▸ **DOCUMENT TEXT**:
━━━━

The J/ψ system can decay to a photon and two gluons, where the two gluons can then combine to temporarily create an X(2370) exotic particle. Although its nature is still not 100% certain, the interpretation of the X(2370) as a glueball remains compelling, and if so, it would be the first glueball particle ever revealed by experiment.

2.) The first candidate glueball, or bound state of hadrons with no valence quarks, was discovered.

When you talk to people about experimental particle physics, most of them act like the Large Hadron Collider (LHC) is the only game in town. While it’s certainly the most energetic collider ever built, there’s an enormous amount of physics that can be probed at lower, more modest energies with extreme precision: at electron-positron (rather than hadron) colliders. A whole slew of exotic, short-lived particles can be created and studied with great precision, enabling us to detect and test their properties.

One fascinating particle, the X(2370), was shown to exhibit properties that suggest it isn’t made up either of quarks, antiquarks, or both, but instead was a pure bound state of gluons alone: the first glueball. Predicted by our theory of the strong interactions but never observed, this particle is surely going to be studied further in subsequent years. If it does turn out to be our first bound state of gluons, alone, it would significantly advance our understanding of how the strong force works, while providing a new challenge for those who work on the theoretical side, particularly in the field of Lattice QCD.

━━━━

▸ **SUPPLIED MATERIAL**:

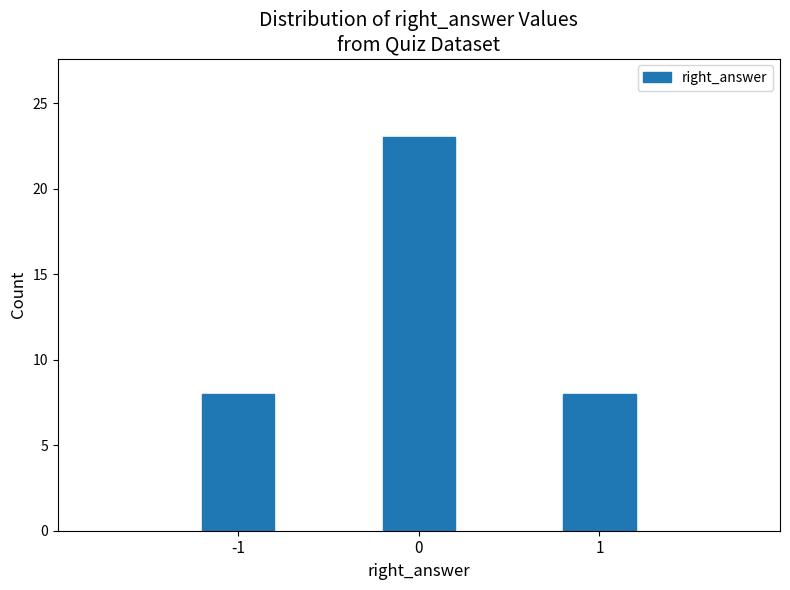

Reading right to left, transcribe all the data shown in this chart.

1=8	0=23	-1=8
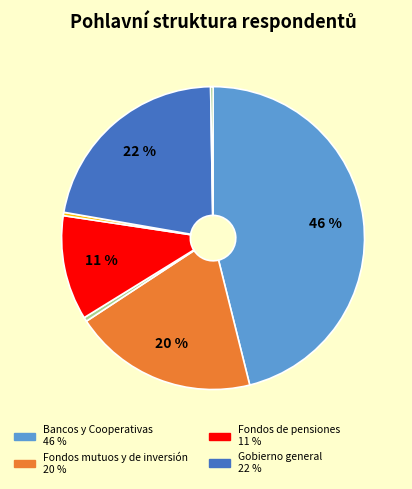

To the nearest percent, what is the average slice percentage?

14%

━━━━

▸ **DIRECTIONS**:
- A) Name every kind of constituent the glueball text brings up when it discusses what the X(2370) might or might not be made of.
- B) According to the glueball text, why is the Large Hadron Collider not the only place where useful experimental particle physics is done?
- C) Transcribe the stretch of the glueball text from "The J/ψ system" through "revealed by experiment.".

▸ **SOLUTIONS**:
- A) Quarks, antiquarks, gluons

- B) The LHC is the most energetic collider ever built, but a great deal of physics can be probed at lower energies with extreme precision at electron-positron colliders. There, many exotic, short-lived particles can be created and studied precisely so that their properties can be detected and tested.

- C)
The J/ψ system can decay to a photon and two gluons, where the two gluons can then combine to temporarily create an X(2370) exotic particle. Although its nature is still not 100% certain, the interpretation of the X(2370) as a glueball remains compelling, and if so, it would be the first glueball particle ever revealed by experiment.